CHAPTER XXIII
“Why, he but sleeps!
If he be dead, we’ll make his grave his bed;
With female fairies shall thy tomb be haunted.”
Mrs. Darcy has always set her face strongly against forenoon visitors. The claims of the parish upon her time have never—thorough-going, though not enthusiastic, clergywoman as she is—preferred at whatever hour of the day or night, found her wanting. Always the dispensary ticket, the medicine-chest, the patient ear, the sensible counsel, the wisely sharp rebuke, the warm fellow-feeling in trouble, are ready. But that idle country neighbours should drive the ploughshare of their vacuity through the furrows of her already overfilled forenoon, when they might just as easily bestow their tediousness upon her comparatively free afternoon, is beyond the limits of her patience. Her soul, though taking up its task from the beginning, with the same handsome willingness as her slender body, has from the first revolted against being nothing but a clergywoman.
“When I married,” she has said to her one intimate, Lavinia Carew, “I told myself that, however much I might live in a kailyard, I would not be a cabbage. I would have all the new books, the reviews, and the heavy magazines, and would be quite up to date; but, my dear, I reckoned without my host. I did not forecast the frequency with which Sam Smith would come in with a broken head, and that ass Féodorovna with a broken heart.”
Yet it is that very Féodorovna who, accompanied by her mother—a mode of expression which fits their mutual relations—now sits at 11.30 on the morning of the day that follows Rupert’s first outing in the Chestnuts Bath chair, in the Rectory drawing-room, without exciting any symptoms of protest on her hostess’s part. All three women are crying, but, since there are as many modes of weeping as of laughter, each in a distinctly different way. Two perfectly silent tears—evidently escaped convicts, with protesting warders behind them—are making their forbidden way down Susan Darcy’s pallid cheeks; Féodorovna has buried her face in the sofa cushion, with much appropriate flourish of White-Rose scented cambric; and Mrs. Prince is sobbing in that bang-out-loud perfectly unbridled way which betrays her plebeian origin.
“Oh, Cara!” Miss Prince has just sighed out, “if you would try to control yourself! if you would not make quite so much noise!”
Mrs. Prince knows that when her daughter addresses her as “Cara,” she has about touched the nadir of that young lady’s good opinion, and she makes an honest effort to check her sniffs and gulps.

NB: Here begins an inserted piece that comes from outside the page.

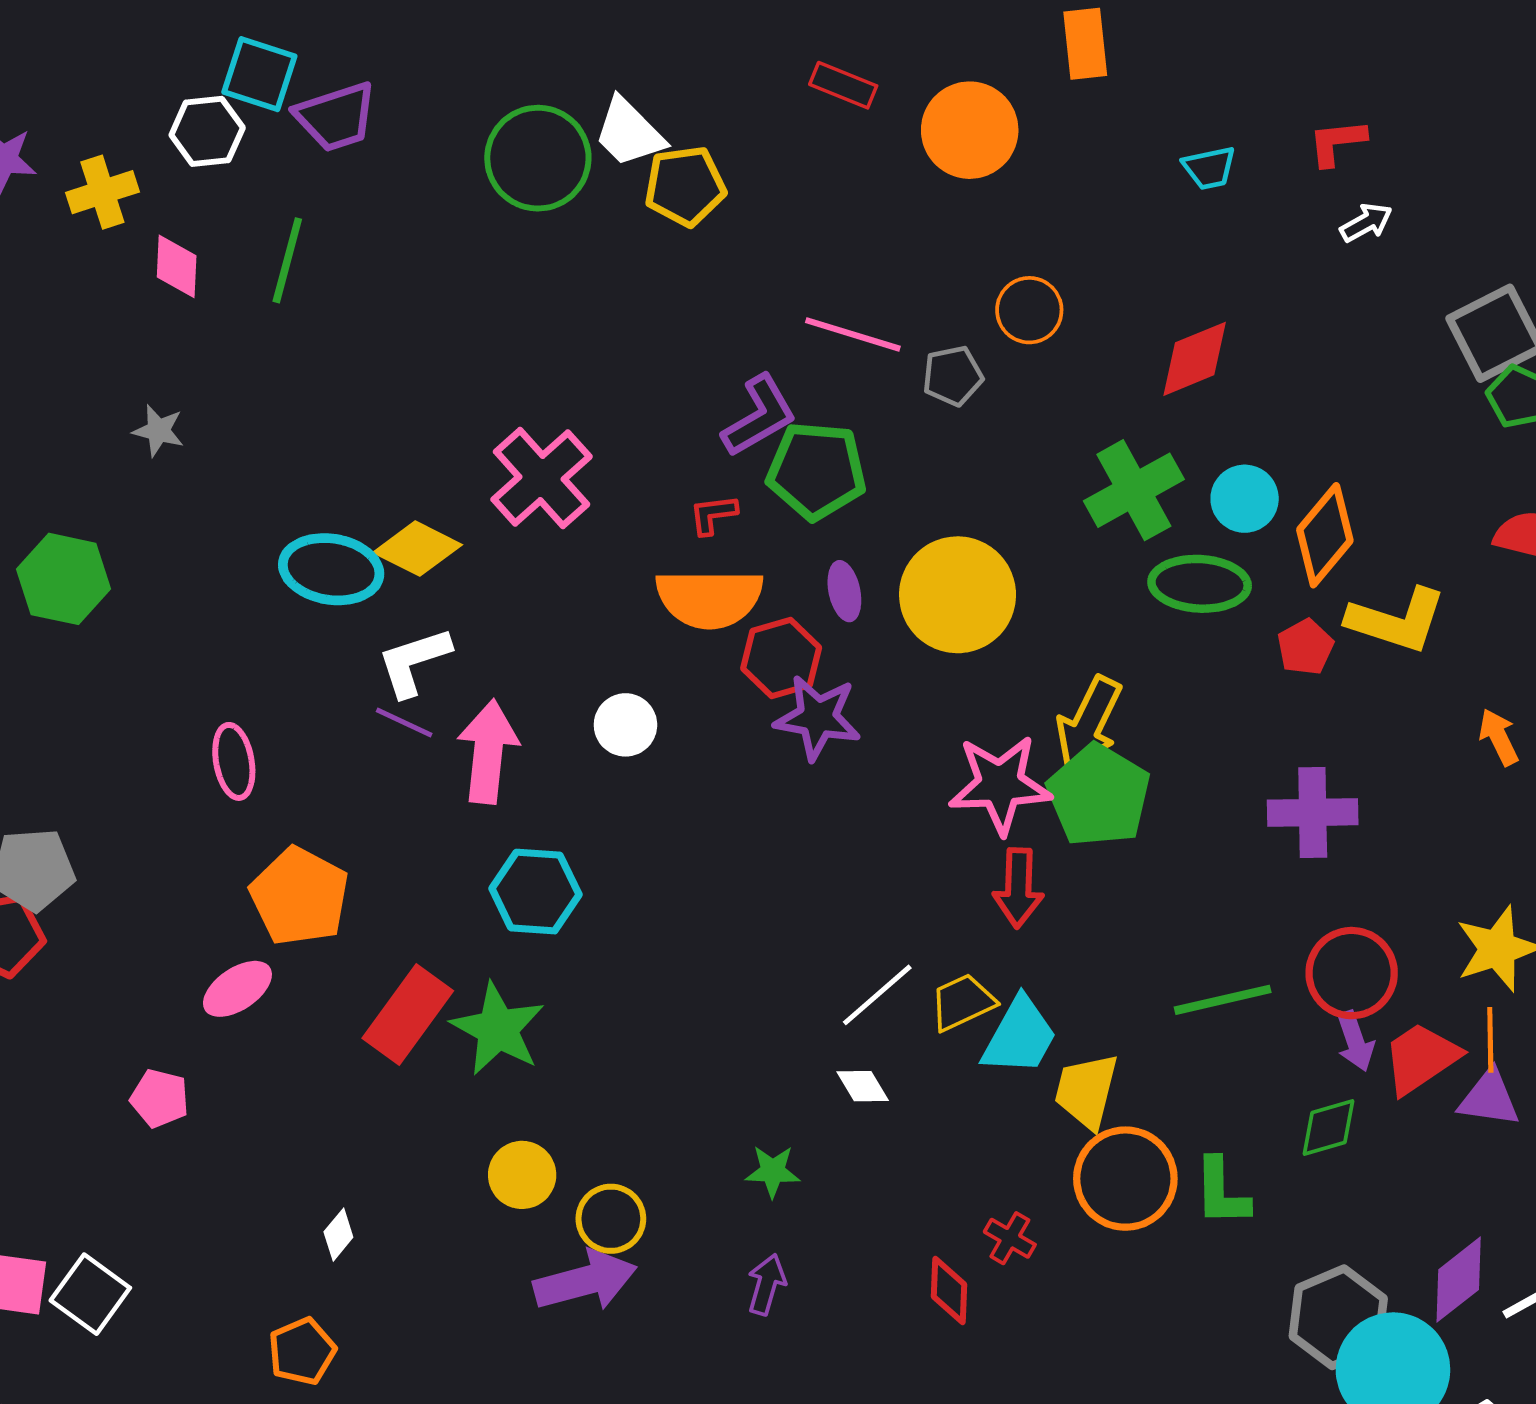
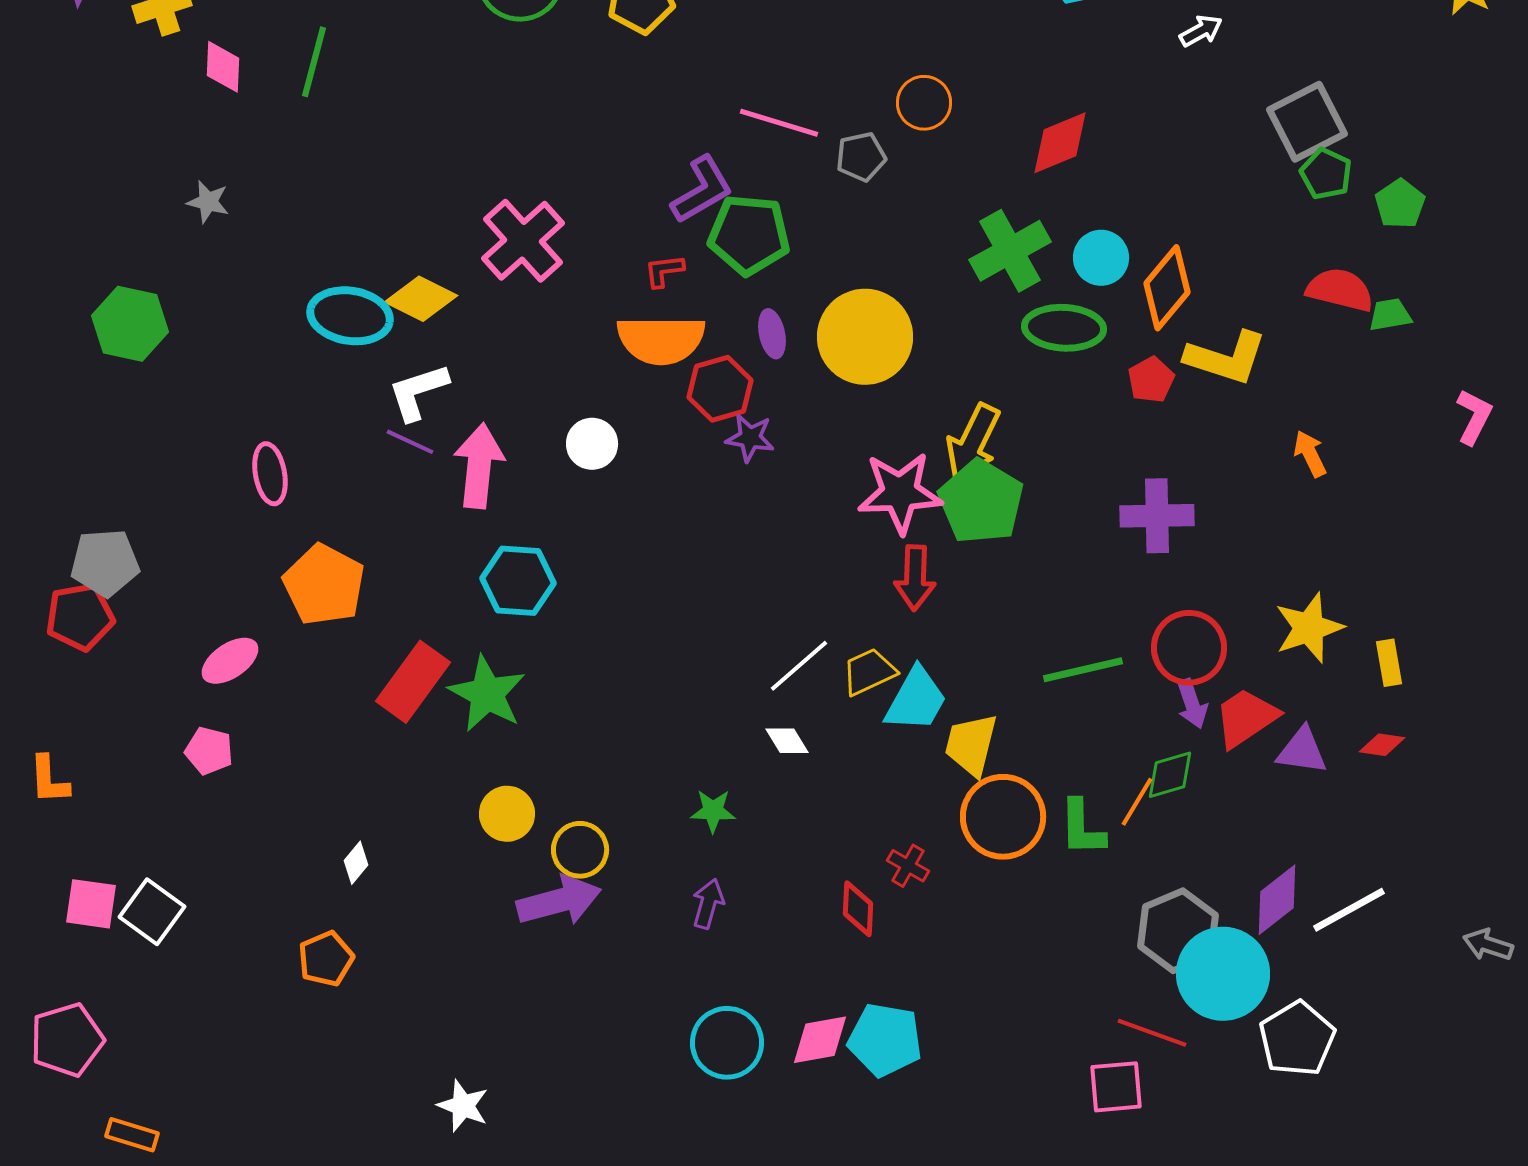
purple star: (818, 718) -> (750, 438), size x0.7
pink ellipse: (237, 989) -> (230, 661), moved
orange line: (1490, 1040) -> (1137, 802), moved, turned 32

“It is enough to make any one break down!” she weeps in deprecation—“to think that only last evening Sir George took the trouble to ride over to thank us for the loan of the Bath chair, and to tell us what a world of good it had done the poor fellow! I told him we were only too glad! After all, what is the use of wealth if it isn’t——” Mrs. Darcy makes a restless movement. Its owner’s exposition of the philanthropic aspect of the Candle’s functions is more than she can quite stand at the moment. “And to think that it was not from the injury to the brain after all!” resumes the only momentarily interrupted lamenter; “that it should have been that scratch on the leg that none of us thought anything of! A clot!—that seems the last word of everything now! A clot, or suppressed gout—or cancer! To one of the three we must all come at last, it seems!”
They remain heavily silent for a minute or two, the great master of joy and sorrow’s lines ringing in Mrs. Darcy’s head—
“Golden lads and lasses must,
Like chimney-sweepers, turn to dust.”